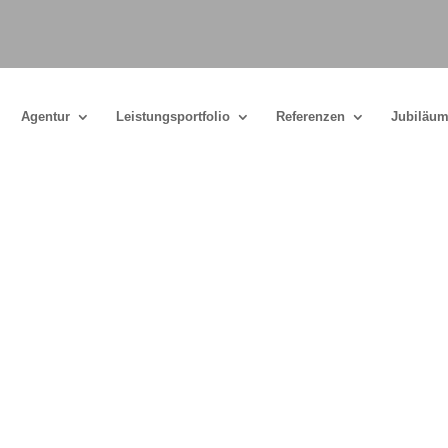
Agentur
Leistungsportfolio
Referenzen
Jubiläum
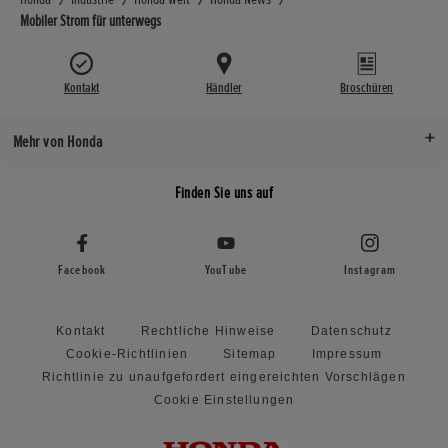
Mobiler Strom für unterwegs
Kontakt
Händler
Broschüren
Mehr von Honda
Finden Sie uns auf
Facebook
YouTube
Instagram
Kontakt
Rechtliche Hinweise
Datenschutz
Cookie-Richtlinien
Sitemap
Impressum
Richtlinie zu unaufgefordert eingereichten Vorschlägen
Cookie Einstellungen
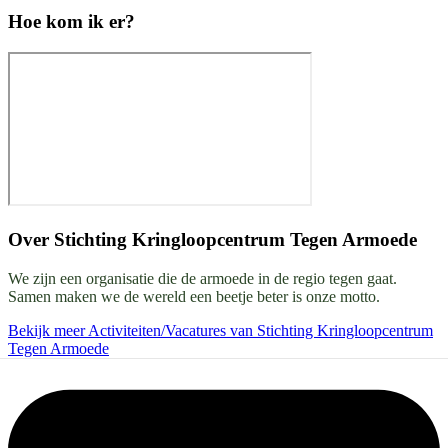
Hoe kom ik er?
Over
Stichting Kringloopcentrum Tegen Armoede
We zijn een organisatie die de armoede in de regio tegen gaat.
Samen maken we de wereld een beetje beter is onze motto.
Bekijk meer Activiteiten/Vacatures van Stichting Kringloopcentrum
Tegen Armoede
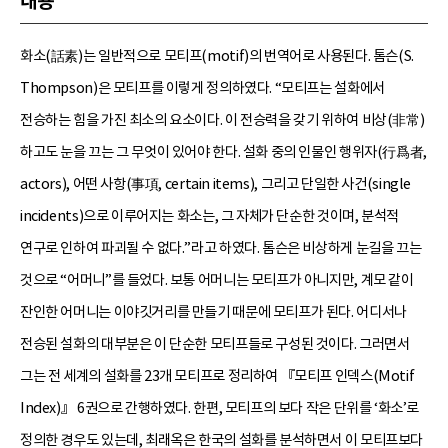
내용
화소(話素)는 일반적으로 모티프(motif)의 번역어로 사용된다. 톰슨(S.
Thompson)은 모티프를 이렇게 정의하였다. “모티프는 설화에서
전승하는 힘을 가진 최소의 요소이다. 이 전승력을 갖기 위하여 비상(非常)
하고도 눈을 끄는 그 무엇이 있어야 한다. 설화 중의 인물인 행위자(行爲者,
actors), 어떤 사항(事項, certain items), 그리고 단일한 사건(single
incidents)으로 이루어지는 화소는, 그 자체가 단순한 것이며, 분석적
연구로 인하여 파괴될 수 없다.”라고 하였다. 톰슨은 비상하게 눈길을 끄는
것으로 “어머니”를 들었다. 보통 어머니는 모티프가 아니지만, 계모 같이
잔인한 어머니는 이야깃거리를 만들기 때문에 모티프가 된다. 어디서나
전승된 설화의 대부분은 이 단순한 모티프들로 구성된 것이다. 그러면서
그는 전 세계의 설화를 23개 모티프로 정리하여 『모티프 인덱스(Motif
Index)』 6권으로 간행하였다. 한편, 모티프의 보다 작은 단위를 ‘화소’로
정의한 경우도 있는데, 최래옥은 한국의 설화를 분석하면서 이 모티프보다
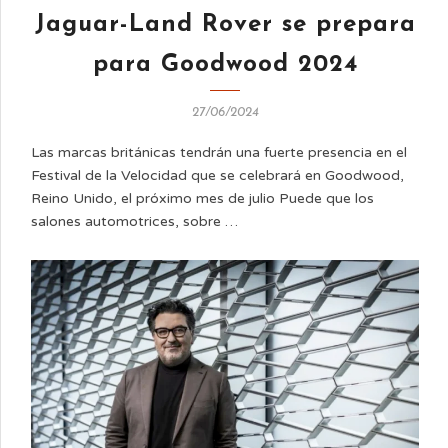
Jaguar-Land Rover se prepara
para Goodwood 2024
27/06/2024
Las marcas británicas tendrán una fuerte presencia en el
Festival de la Velocidad que se celebrará en Goodwood,
Reino Unido, el próximo mes de julio Puede que los
salones automotrices, sobre …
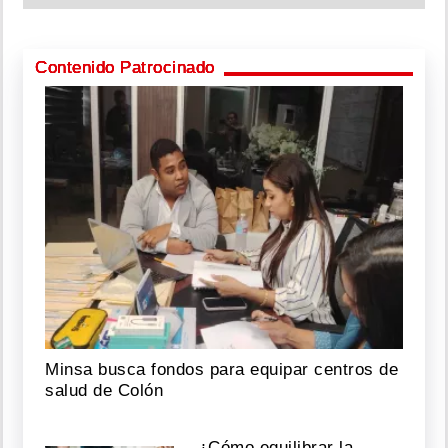
Contenido Patrocinado
Minsa busca fondos para equipar centros de
salud de Colón
¿Cómo equilibrar la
^^^^
* **What the task asks**:
The lines to copy are those above that contain "어머니는".

* **Answer below**:
것으로 “어머니”를 들었다. 보통 어머니는 모티프가 아니지만, 계모 같이
잔인한 어머니는 이야깃거리를 만들기 때문에 모티프가 된다. 어디서나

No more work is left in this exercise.